2. **Chrome DevTools' Performance panel** highlights layout shift events with the offending nodes.
3. **The Web Vitals browser extension** lets you watch shifts happen in real time as you scroll and interact.
Fix the largest contributor first; CLS is dominated by a small number of big shifts far more often than by many tiny ones.
## Don't forget interaction-driven layout
A subtle trap: shifts that happen *because* of an interaction are excused only within a 500ms window. If your accordion or filter takes longer than that to settle, the resulting movement counts against you. Make interactive expansions fast and, where possible, reserve their space too.
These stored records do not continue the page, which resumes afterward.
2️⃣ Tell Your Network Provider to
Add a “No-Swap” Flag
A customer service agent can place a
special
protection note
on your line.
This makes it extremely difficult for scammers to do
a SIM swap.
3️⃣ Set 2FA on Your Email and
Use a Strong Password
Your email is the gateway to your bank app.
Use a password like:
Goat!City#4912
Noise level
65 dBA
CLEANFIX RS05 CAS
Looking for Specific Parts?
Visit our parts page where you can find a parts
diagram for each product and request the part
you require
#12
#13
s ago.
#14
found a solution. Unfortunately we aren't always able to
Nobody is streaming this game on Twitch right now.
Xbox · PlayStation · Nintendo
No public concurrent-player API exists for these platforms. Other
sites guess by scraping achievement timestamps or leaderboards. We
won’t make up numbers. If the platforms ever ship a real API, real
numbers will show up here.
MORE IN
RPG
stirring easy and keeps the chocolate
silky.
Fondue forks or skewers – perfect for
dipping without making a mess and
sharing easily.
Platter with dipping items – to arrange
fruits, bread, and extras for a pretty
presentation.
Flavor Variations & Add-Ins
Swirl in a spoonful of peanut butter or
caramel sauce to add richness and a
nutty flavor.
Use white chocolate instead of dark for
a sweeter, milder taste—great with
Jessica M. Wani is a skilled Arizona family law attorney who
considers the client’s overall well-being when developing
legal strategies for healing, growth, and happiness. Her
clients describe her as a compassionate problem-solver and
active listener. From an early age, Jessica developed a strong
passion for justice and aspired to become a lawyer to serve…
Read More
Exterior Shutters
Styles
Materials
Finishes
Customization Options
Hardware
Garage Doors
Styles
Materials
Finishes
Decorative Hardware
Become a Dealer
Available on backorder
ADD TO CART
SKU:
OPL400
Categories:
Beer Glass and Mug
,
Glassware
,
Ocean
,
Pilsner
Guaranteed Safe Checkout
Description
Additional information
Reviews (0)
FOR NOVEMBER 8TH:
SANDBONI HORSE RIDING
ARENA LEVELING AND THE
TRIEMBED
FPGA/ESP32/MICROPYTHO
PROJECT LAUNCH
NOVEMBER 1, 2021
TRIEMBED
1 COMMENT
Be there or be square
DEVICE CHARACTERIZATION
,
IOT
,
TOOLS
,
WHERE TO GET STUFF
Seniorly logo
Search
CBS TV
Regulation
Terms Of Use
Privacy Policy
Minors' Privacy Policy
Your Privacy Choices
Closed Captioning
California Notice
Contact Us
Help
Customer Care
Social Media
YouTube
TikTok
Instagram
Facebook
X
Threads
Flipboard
## Why this matters commercially
Layout shift is not just a metric — it causes misclicks, accidental purchases, and abandoned forms, all of which erode trust and conversion. Treating visual stability as a quality bar across templates, rather than fixing pages one at a time, scales far better. Enterprise teams bake these checks into their build pipeline, which is the philosophy behind the products neart.ai builds in this area.
## Practical takeaway
CLS is the most fixable Core Web Vital because the cause is almost always missing reserved space. Go through your templates and ensure every image, video, embed, ad slot and font has its space reserved before it loads. Fix the single largest shift first, confirm in field data, and you will usually clear the 0.1 threshold quickly.